Erik "Snickarmålarn" Ersson (1730–1800) was a decorative painter from Delsbo socken.

Ersson grew up at the Snickars farmhouse in Källeräng village in Delsbo socken. At the age of 19, he was taken to court for loitering but managed to avoid forced conscription. Ersson married Margta Jonsdotter from Kila in 1752. He also became the brother-in-law of his colleague Carl Roth, after Roth had married Ersson's sister Kerstin Ersdotter.

Ersson is on the basis of his apprenticeship with Gustaf Reuter and his style considered a member of the Delsbo school of decorative painting.
Like Reuter, Ersson would usually sign his work.
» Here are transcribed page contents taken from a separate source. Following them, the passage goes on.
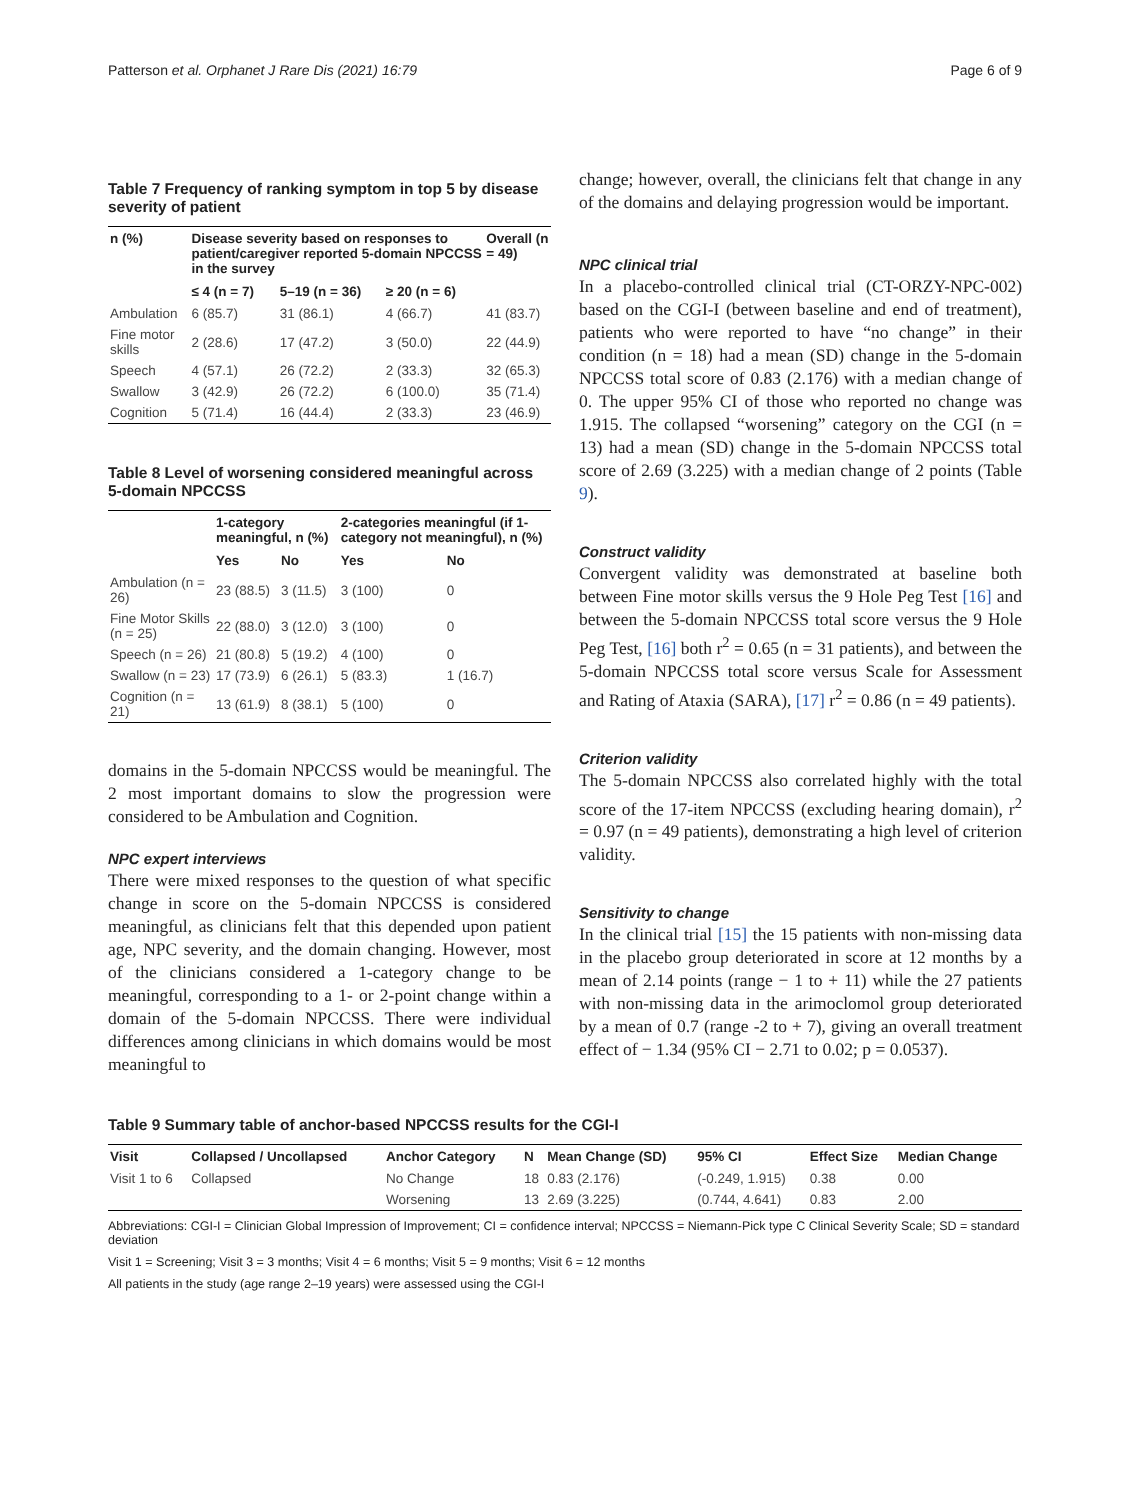Patterson et al. Orphanet J Rare Dis (2021) 16:79 Page 6 of 9
Table 7 Frequency of ranking symptom in top 5 by disease severity of patient
| n (%) | Disease severity based on responses to patient/caregiver reported 5-domain NPCCSS in the survey | | | Overall (n = 49) |
| --- | --- | --- | --- | --- |
| | ≤ 4 (n = 7) | 5–19 (n = 36) | ≥ 20 (n = 6) | |
| Ambulation | 6 (85.7) | 31 (86.1) | 4 (66.7) | 41 (83.7) |
| Fine motor skills | 2 (28.6) | 17 (47.2) | 3 (50.0) | 22 (44.9) |
| Speech | 4 (57.1) | 26 (72.2) | 2 (33.3) | 32 (65.3) |
| Swallow | 3 (42.9) | 26 (72.2) | 6 (100.0) | 35 (71.4) |
| Cognition | 5 (71.4) | 16 (44.4) | 2 (33.3) | 23 (46.9) |
Table 8 Level of worsening considered meaningful across 5-domain NPCCSS
| | 1-category meaningful, n (%) | | 2-categories meaningful (if 1-category not meaningful), n (%) | |
| --- | --- | --- | --- | --- |
| | Yes | No | Yes | No |
| Ambulation (n = 26) | 23 (88.5) | 3 (11.5) | 3 (100) | 0 |
| Fine Motor Skills (n = 25) | 22 (88.0) | 3 (12.0) | 3 (100) | 0 |
| Speech (n = 26) | 21 (80.8) | 5 (19.2) | 4 (100) | 0 |
| Swallow (n = 23) | 17 (73.9) | 6 (26.1) | 5 (83.3) | 1 (16.7) |
| Cognition (n = 21) | 13 (61.9) | 8 (38.1) | 5 (100) | 0 |
domains in the 5-domain NPCCSS would be meaningful. The 2 most important domains to slow the progression were considered to be Ambulation and Cognition.
NPC expert interviews
There were mixed responses to the question of what specific change in score on the 5-domain NPCCSS is considered meaningful, as clinicians felt that this depended upon patient age, NPC severity, and the domain changing. However, most of the clinicians considered a 1-category change to be meaningful, corresponding to a 1- or 2-point change within a domain of the 5-domain NPCCSS. There were individual differences among clinicians in which domains would be most meaningful to
change; however, overall, the clinicians felt that change in any of the domains and delaying progression would be important.
NPC clinical trial
In a placebo-controlled clinical trial (CT-ORZY-NPC-002) based on the CGI-I (between baseline and end of treatment), patients who were reported to have “no change” in their condition (n = 18) had a mean (SD) change in the 5-domain NPCCSS total score of 0.83 (2.176) with a median change of 0. The upper 95% CI of those who reported no change was 1.915. The collapsed “worsening” category on the CGI (n = 13) had a mean (SD) change in the 5-domain NPCCSS total score of 2.69 (3.225) with a median change of 2 points (Table 9).
Construct validity
Convergent validity was demonstrated at baseline both between Fine motor skills versus the 9 Hole Peg Test [16] and between the 5-domain NPCCSS total score versus the 9 Hole Peg Test, [16] both r<sup>2</sup> = 0.65 (n = 31 patients), and between the 5-domain NPCCSS total score versus Scale for Assessment and Rating of Ataxia (SARA), [17] r<sup>2</sup> = 0.86 (n = 49 patients).
Criterion validity
The 5-domain NPCCSS also correlated highly with the total score of the 17-item NPCCSS (excluding hearing domain), r<sup>2</sup> = 0.97 (n = 49 patients), demonstrating a high level of criterion validity.
Sensitivity to change
In the clinical trial [15] the 15 patients with non-missing data in the placebo group deteriorated in score at 12 months by a mean of 2.14 points (range − 1 to + 11) while the 27 patients with non-missing data in the arimoclomol group deteriorated by a mean of 0.7 (range -2 to + 7), giving an overall treatment effect of − 1.34 (95% CI − 2.71 to 0.02; p = 0.0537).
Table 9 Summary table of anchor-based NPCCSS results for the CGI-I
| Visit | Collapsed / Uncollapsed | Anchor Category | N | Mean Change (SD) | 95% CI | Effect Size | Median Change |
| --- | --- | --- | --- | --- | --- | --- | --- |
| Visit 1 to 6 | Collapsed | No Change | 18 | 0.83 (2.176) | (-0.249, 1.915) | 0.38 | 0.00 |
| | | Worsening | 13 | 2.69 (3.225) | (0.744, 4.641) | 0.83 | 2.00 |
Abbreviations: CGI-I = Clinician Global Impression of Improvement; CI = confidence interval; NPCCSS = Niemann-Pick type C Clinical Severity Scale; SD = standard deviation
Visit 1 = Screening; Visit 3 = 3 months; Visit 4 = 6 months; Visit 5 = 9 months; Visit 6 = 12 months
All patients in the study (age range 2–19 years) were assessed using the CGI-I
He was active in the Dellen and Arbrå areas. Ersson has been confirmed as still active in 1794, a few years before his death. Between 1751 and 1752 he decorated the interior of Hög church together with Gustav Reuter's son Carl Roth. They painted the gallery and choir. Several farmhouses in Hälsingland have been decorated by Ersson, such as Bjuråkers forngård and Delsbo Forngård. Some of his works are preserved in the collections of the Hälsinglands museum, including a completely preserved decorated room from Forsa socken, originally part of the Mickels-farmhouse in Nansta.